▶ **Exercise requirements**: Render the stretch of the listing from its start through the line containing "33: (424, 8)" as a numbered list, omitting blank lines and leaving the pictures out.

(Dataset items)
BEGIN
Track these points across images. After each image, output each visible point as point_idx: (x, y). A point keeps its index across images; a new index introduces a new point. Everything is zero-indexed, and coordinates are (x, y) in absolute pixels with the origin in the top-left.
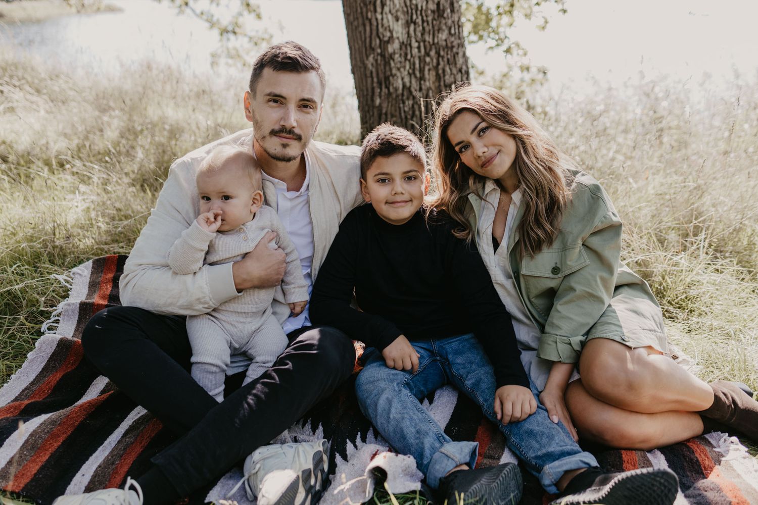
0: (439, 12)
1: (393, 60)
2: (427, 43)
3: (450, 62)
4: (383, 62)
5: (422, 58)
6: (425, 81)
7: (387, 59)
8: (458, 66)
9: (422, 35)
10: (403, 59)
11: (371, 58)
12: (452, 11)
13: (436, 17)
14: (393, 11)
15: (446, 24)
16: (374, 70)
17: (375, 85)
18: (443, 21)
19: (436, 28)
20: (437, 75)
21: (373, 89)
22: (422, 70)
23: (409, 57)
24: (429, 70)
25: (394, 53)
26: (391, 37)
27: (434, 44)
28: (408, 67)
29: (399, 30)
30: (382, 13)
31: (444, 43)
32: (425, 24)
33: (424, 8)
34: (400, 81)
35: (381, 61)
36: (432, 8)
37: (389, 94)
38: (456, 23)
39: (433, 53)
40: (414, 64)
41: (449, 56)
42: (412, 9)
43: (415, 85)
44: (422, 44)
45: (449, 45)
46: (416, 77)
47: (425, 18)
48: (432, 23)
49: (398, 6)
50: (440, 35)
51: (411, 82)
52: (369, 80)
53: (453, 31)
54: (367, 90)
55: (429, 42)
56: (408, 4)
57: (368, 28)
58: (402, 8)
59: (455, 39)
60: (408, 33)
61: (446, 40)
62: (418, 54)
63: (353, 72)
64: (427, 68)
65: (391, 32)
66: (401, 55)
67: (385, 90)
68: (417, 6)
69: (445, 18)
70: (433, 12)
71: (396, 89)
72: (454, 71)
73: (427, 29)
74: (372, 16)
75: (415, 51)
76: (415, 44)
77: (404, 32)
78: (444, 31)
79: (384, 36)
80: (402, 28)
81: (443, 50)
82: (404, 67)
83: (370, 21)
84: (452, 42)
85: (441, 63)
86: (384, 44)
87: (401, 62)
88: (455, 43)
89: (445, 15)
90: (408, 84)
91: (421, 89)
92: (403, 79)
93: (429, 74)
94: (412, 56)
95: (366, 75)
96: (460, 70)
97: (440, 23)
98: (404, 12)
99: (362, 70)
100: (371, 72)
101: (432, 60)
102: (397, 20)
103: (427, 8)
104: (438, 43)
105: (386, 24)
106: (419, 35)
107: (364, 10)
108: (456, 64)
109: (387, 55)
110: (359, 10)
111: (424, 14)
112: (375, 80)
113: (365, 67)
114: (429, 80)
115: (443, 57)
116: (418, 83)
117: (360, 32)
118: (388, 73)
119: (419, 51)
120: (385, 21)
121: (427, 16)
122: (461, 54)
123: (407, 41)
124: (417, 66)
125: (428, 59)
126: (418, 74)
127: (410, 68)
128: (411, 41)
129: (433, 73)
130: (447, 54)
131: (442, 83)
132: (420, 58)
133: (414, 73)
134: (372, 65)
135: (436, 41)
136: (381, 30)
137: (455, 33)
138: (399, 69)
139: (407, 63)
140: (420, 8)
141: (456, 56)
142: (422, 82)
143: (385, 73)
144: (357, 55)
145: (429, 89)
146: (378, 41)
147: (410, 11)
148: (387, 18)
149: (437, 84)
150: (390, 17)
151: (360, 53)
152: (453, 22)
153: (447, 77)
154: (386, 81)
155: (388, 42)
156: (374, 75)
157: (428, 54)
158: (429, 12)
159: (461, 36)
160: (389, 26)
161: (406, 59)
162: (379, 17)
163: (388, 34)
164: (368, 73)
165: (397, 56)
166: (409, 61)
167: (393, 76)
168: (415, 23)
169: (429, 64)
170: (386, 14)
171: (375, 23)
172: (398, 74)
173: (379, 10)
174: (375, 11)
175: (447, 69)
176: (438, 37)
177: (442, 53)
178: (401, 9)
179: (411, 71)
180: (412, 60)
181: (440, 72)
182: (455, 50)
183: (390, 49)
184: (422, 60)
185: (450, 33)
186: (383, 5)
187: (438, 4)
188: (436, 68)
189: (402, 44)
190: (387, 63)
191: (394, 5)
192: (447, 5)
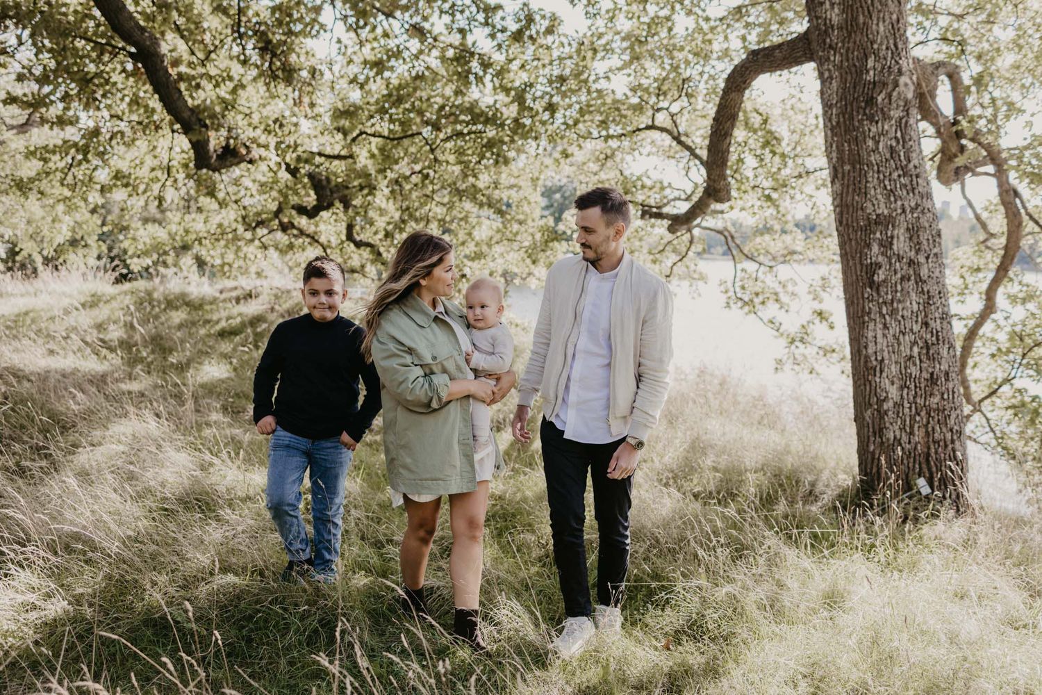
1: (887, 416)
2: (918, 405)
3: (941, 423)
4: (878, 417)
6: (914, 436)
7: (882, 414)
9: (914, 398)
10: (896, 416)
11: (869, 412)
12: (947, 380)
13: (929, 384)
14: (890, 377)
15: (939, 391)
16: (871, 422)
17: (871, 434)
18: (937, 388)
19: (928, 393)
20: (927, 433)
21: (869, 437)
22: (912, 427)
23: (901, 414)
24: (919, 427)
25: (888, 410)
26: (887, 397)
27: (925, 406)
28: (899, 423)
29: (894, 392)
30: (880, 378)
31: (936, 406)
32: (918, 390)
34: (892, 434)
35: (877, 415)
36: (926, 377)
37: (882, 443)
38: (950, 390)
39: (923, 413)
40: (905, 421)
41: (940, 418)
42: (906, 377)
43: (905, 438)
44: (913, 406)
45: (941, 408)
46: (906, 432)
47: (918, 385)
48: (925, 389)
49: (894, 373)
50: (932, 399)
51: (901, 436)
52: (866, 429)
53: (946, 396)
54: (864, 437)
55: (920, 405)
56: (903, 372)
57: (868, 387)
58: (898, 375)
60: (902, 396)
61: (938, 404)
62: (909, 413)
63: (856, 422)
64: (916, 426)
65: (887, 393)
66: (894, 413)
67: (878, 440)
68: (911, 374)
69: (938, 386)
70: (926, 380)
71: (888, 440)
72: (944, 430)
73: (919, 393)
74: (872, 378)
75: (906, 411)
76: (907, 405)
77: (899, 394)
78: (936, 396)
79: (880, 396)
80: (897, 391)
81: (934, 412)
82: (896, 423)
83: (870, 382)
84: (944, 406)
85: (931, 422)
86: (880, 402)
87: (893, 418)
88: (948, 407)
89: (939, 383)
90: (898, 437)
91: (909, 442)
92: (894, 432)
93: (918, 431)
94: (903, 414)
95: (864, 425)
96: (951, 430)
97: (933, 389)
98: (899, 379)
99: (862, 420)
100: (869, 424)
101: (922, 419)
102: (893, 384)
103: (920, 377)
104: (929, 405)
105: (883, 386)
106: (912, 398)
107: (866, 374)
108: (946, 424)
109: (882, 411)
110: (863, 374)
111: (917, 381)
112: (871, 430)
113: (864, 419)
114: (918, 436)
116: (908, 437)
117: (862, 390)
118: (882, 426)
119: (911, 411)
120: (882, 384)
121: (920, 383)
122: (953, 416)
123: (900, 402)
124: (908, 423)
125: (918, 418)
126: (908, 430)
127: (901, 424)
128: (903, 402)
129: (923, 430)
130: (938, 415)
131: (931, 439)
132: (910, 416)
133: (905, 428)
134: (870, 418)
136: (878, 390)
137: (948, 399)
138: (891, 424)
139: (899, 420)
140: (913, 377)
141: (947, 417)
142: (912, 437)
143: (879, 425)
144: (859, 408)
145: (916, 444)
146: (875, 399)
147: (904, 377)
149: (926, 440)
150: (887, 381)
151: (861, 407)
152: (947, 389)
153: (936, 435)
154: (880, 431)
155: (884, 400)
156: (871, 426)
157: (918, 414)
158: (923, 380)
160: (885, 389)
161: (898, 416)
162: (878, 380)
163: (884, 395)
164: (866, 423)
165: (890, 413)
166: (901, 418)
167: (886, 428)
168: (908, 388)
169: (919, 423)
170: (884, 379)
171: (874, 384)
172: (891, 428)
173: (878, 374)
174: (875, 375)
175: (937, 428)
176: (930, 401)
177: (932, 414)
178: (896, 376)
179: (902, 427)
180: (903, 418)
181: (930, 429)
182: (947, 413)
183: (885, 407)
184: (912, 418)
185: (942, 398)
186: (881, 372)
187: (932, 374)
188: (926, 426)
189: (895, 404)
190: (882, 418)
191: (891, 372)
192: (942, 375)
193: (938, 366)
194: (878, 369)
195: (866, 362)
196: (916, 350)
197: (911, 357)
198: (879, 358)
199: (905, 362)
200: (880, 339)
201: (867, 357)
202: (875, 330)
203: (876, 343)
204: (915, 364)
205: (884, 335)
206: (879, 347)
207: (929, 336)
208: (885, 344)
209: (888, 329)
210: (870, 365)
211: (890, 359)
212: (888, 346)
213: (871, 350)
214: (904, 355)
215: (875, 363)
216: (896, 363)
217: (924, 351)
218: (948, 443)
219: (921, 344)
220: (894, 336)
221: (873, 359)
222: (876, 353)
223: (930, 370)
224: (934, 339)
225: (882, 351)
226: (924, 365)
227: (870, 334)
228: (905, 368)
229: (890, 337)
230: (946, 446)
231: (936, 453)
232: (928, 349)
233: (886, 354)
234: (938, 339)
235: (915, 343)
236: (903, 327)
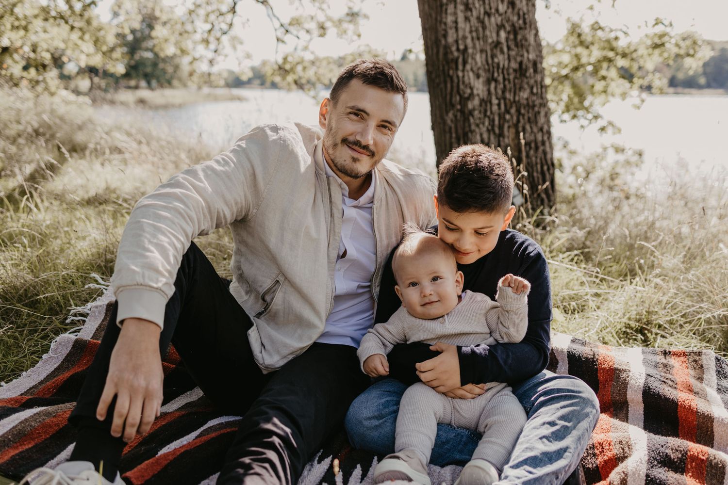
0: (521, 71)
1: (473, 116)
2: (507, 101)
3: (531, 120)
4: (462, 119)
5: (502, 116)
6: (504, 137)
7: (466, 115)
8: (539, 125)
9: (503, 92)
10: (482, 116)
11: (451, 115)
12: (535, 71)
13: (518, 75)
14: (475, 69)
15: (528, 83)
16: (453, 126)
17: (454, 140)
18: (525, 80)
19: (518, 86)
22: (501, 127)
23: (488, 113)
24: (509, 127)
25: (474, 109)
26: (472, 94)
27: (514, 101)
28: (487, 123)
29: (479, 87)
30: (463, 71)
31: (525, 102)
32: (507, 83)
33: (506, 66)
35: (461, 116)
36: (514, 67)
38: (539, 83)
39: (513, 111)
40: (493, 121)
41: (530, 115)
42: (493, 67)
43: (493, 141)
44: (502, 102)
45: (531, 103)
46: (494, 133)
47: (506, 76)
48: (514, 81)
49: (479, 64)
50: (521, 94)
51: (489, 138)
52: (448, 136)
53: (535, 90)
54: (445, 145)
55: (510, 100)
56: (490, 61)
57: (449, 85)
58: (484, 66)
59: (537, 98)
60: (489, 91)
61: (527, 99)
62: (497, 111)
63: (433, 128)
64: (506, 125)
65: (471, 89)
66: (480, 112)
68: (498, 64)
69: (527, 78)
70: (515, 71)
72: (535, 130)
73: (508, 87)
74: (453, 73)
75: (495, 108)
76: (495, 101)
77: (485, 89)
78: (525, 89)
79: (464, 93)
80: (483, 86)
81: (524, 108)
82: (483, 124)
83: (451, 78)
84: (533, 102)
85: (522, 121)
86: (464, 100)
87: (480, 119)
88: (537, 102)
89: (528, 74)
90: (486, 140)
92: (481, 135)
93: (508, 131)
94: (491, 112)
95: (445, 131)
96: (541, 129)
97: (522, 81)
98: (485, 70)
99: (442, 126)
100: (450, 128)
101: (512, 117)
102: (478, 76)
103: (509, 66)
104: (519, 101)
105: (467, 82)
106: (500, 92)
107: (446, 68)
108: (536, 123)
109: (466, 111)
110: (441, 68)
111: (505, 72)
112: (454, 135)
113: (444, 122)
114: (508, 137)
115: (523, 115)
116: (497, 139)
117: (441, 90)
118: (467, 129)
119: (499, 108)
120: (466, 78)
121: (508, 74)
122: (542, 114)
123: (487, 98)
124: (497, 122)
125: (508, 117)
126: (497, 131)
127: (489, 124)
128: (491, 98)
129: (513, 130)
130: (528, 112)
132: (499, 115)
133: (493, 130)
134: (452, 121)
135: (517, 98)
136: (462, 87)
137: (537, 93)
138: (478, 125)
139: (487, 119)
140: (501, 66)
141: (537, 115)
142: (501, 139)
143: (464, 129)
144: (438, 113)
145: (507, 146)
146: (458, 98)
147: (491, 68)
148: (469, 76)
149: (516, 142)
150: (471, 74)
151: (441, 109)
152: (536, 82)
154: (464, 136)
155: (468, 99)
156: (453, 130)
157: (507, 111)
158: (511, 71)
159: (544, 95)
160: (470, 84)
161: (485, 115)
162: (460, 74)
163: (469, 91)
164: (447, 129)
165: (476, 113)
166: (489, 117)
167: (472, 132)
168: (496, 81)
169: (508, 122)
170: (468, 71)
171: (455, 80)
172: (477, 130)
173: (460, 67)
174: (457, 69)
175: (528, 127)
176: (519, 96)
177: (523, 111)
178: (482, 67)
179: (490, 128)
180: (491, 117)
181: (520, 129)
182: (536, 109)
183: (470, 106)
184: (501, 117)
185: (532, 93)
186: (465, 63)
187: (521, 63)
188: (516, 126)
189: (482, 101)
190: (466, 119)
191: (476, 63)
192: (530, 65)
193: (526, 54)
194: (460, 60)
195: (446, 54)
196: (503, 34)
197: (497, 44)
198: (462, 47)
199: (492, 50)
200: (461, 24)
201: (447, 47)
202: (455, 14)
203: (457, 29)
204: (502, 52)
205: (467, 19)
206: (461, 33)
207: (515, 18)
208: (468, 29)
209: (471, 10)
210: (450, 57)
211: (474, 47)
212: (471, 32)
213: (451, 39)
214: (490, 40)
215: (456, 54)
216: (482, 51)
217: (512, 37)
218: (539, 144)
219: (508, 28)
220: (478, 18)
221: (454, 48)
222: (457, 42)
223: (519, 59)
224: (521, 22)
225: (465, 38)
226: (513, 53)
227: (450, 19)
228: (492, 58)
229: (474, 21)
230: (537, 148)
231: (528, 156)
232: (516, 34)
233: (469, 41)
234: (525, 23)
235: (500, 27)
236: (487, 7)
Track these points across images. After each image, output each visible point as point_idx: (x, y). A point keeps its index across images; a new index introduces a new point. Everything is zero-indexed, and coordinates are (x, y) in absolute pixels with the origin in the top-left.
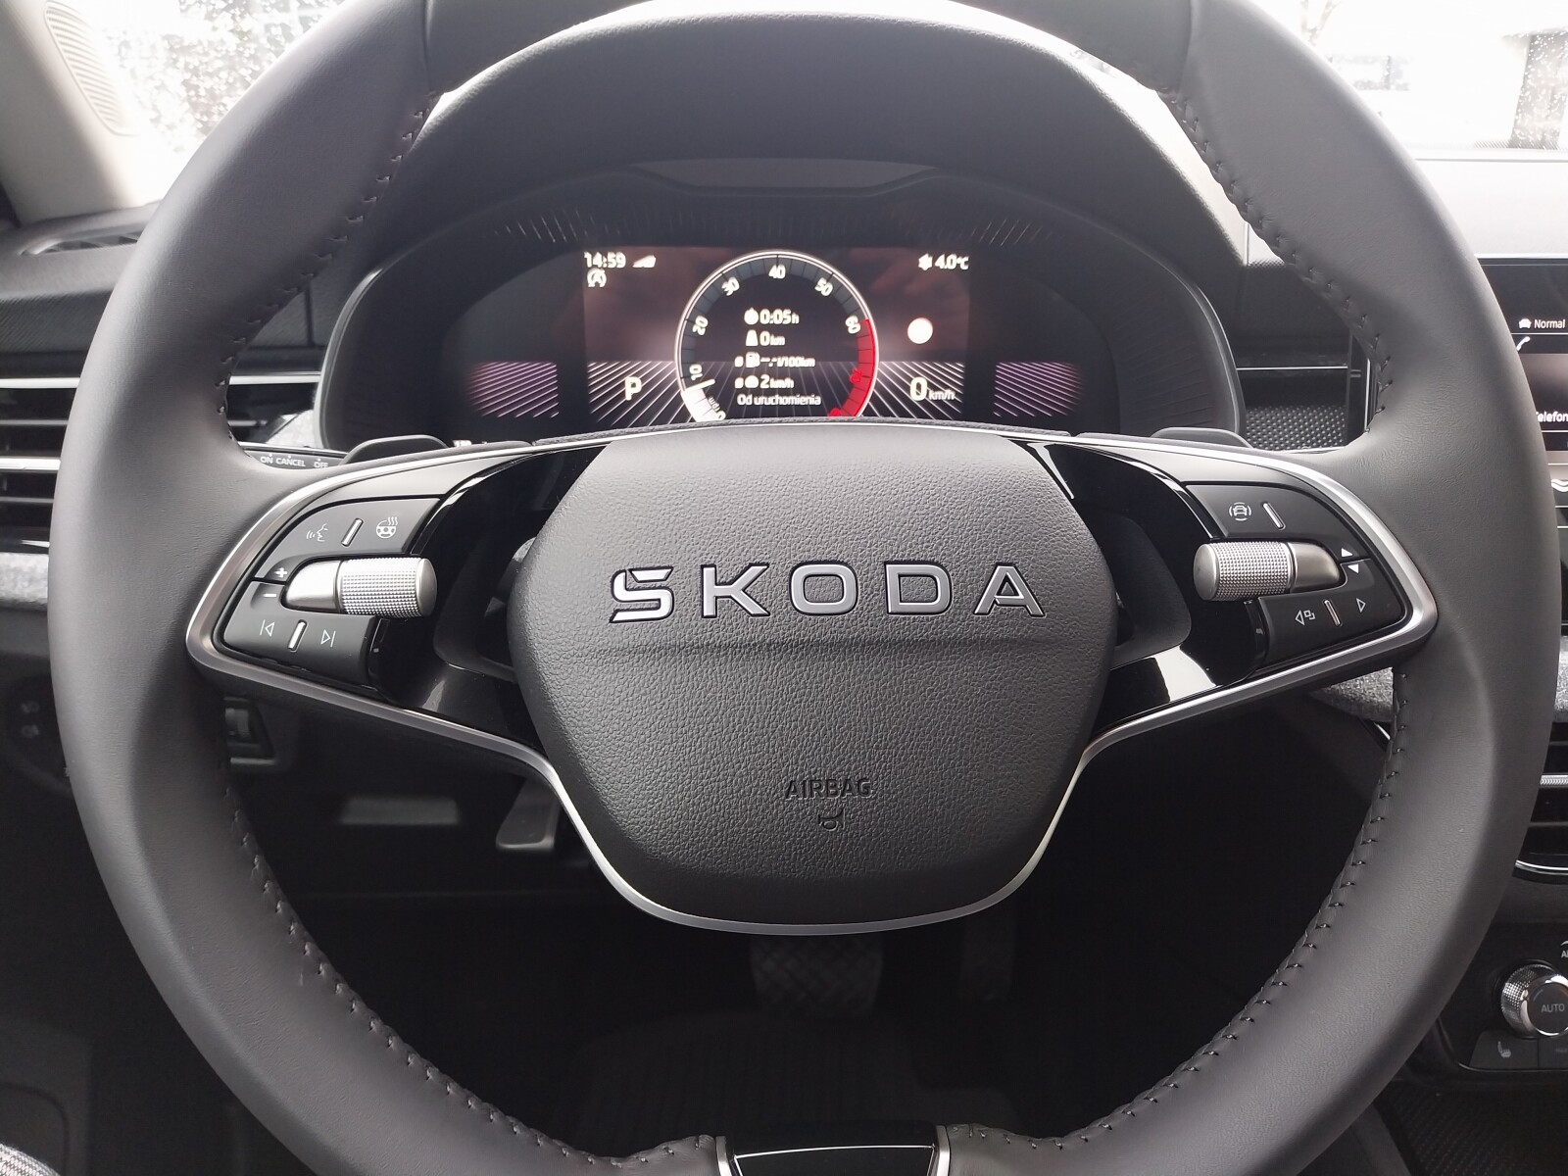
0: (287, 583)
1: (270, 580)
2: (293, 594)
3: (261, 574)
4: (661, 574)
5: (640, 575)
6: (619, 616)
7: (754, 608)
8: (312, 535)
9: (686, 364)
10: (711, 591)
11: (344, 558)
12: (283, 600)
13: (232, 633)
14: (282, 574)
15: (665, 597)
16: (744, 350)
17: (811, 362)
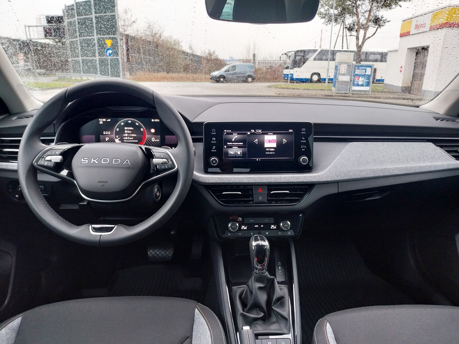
END
▶ **Response to the task**:
1. Track these points across images. After each image, output each visible point as point_idx: (x, y). A point keeps its index across images; a new index introduces a new point. Everything is zero-indexed, and coordinates are (x, y) in absolute pixels with the origin in the top-left.
2. 0: (439, 12)
3. 1: (393, 60)
4. 2: (427, 43)
5. 3: (450, 62)
6. 4: (383, 62)
7. 5: (422, 58)
8. 6: (425, 81)
9. 7: (387, 59)
10. 8: (458, 66)
11. 9: (422, 35)
12. 10: (403, 59)
13. 11: (371, 58)
14. 12: (452, 11)
15. 13: (436, 17)
16. 14: (393, 11)
17. 15: (446, 24)
18. 16: (374, 70)
19. 17: (375, 85)
20. 18: (443, 21)
21. 19: (436, 28)
22. 20: (437, 75)
23. 21: (373, 89)
24. 22: (422, 70)
25. 23: (409, 57)
26. 24: (429, 70)
27. 25: (394, 53)
28. 26: (391, 37)
29. 27: (434, 44)
30. 28: (408, 67)
31. 29: (399, 30)
32. 30: (382, 13)
33. 31: (444, 43)
34. 32: (425, 24)
35. 33: (424, 8)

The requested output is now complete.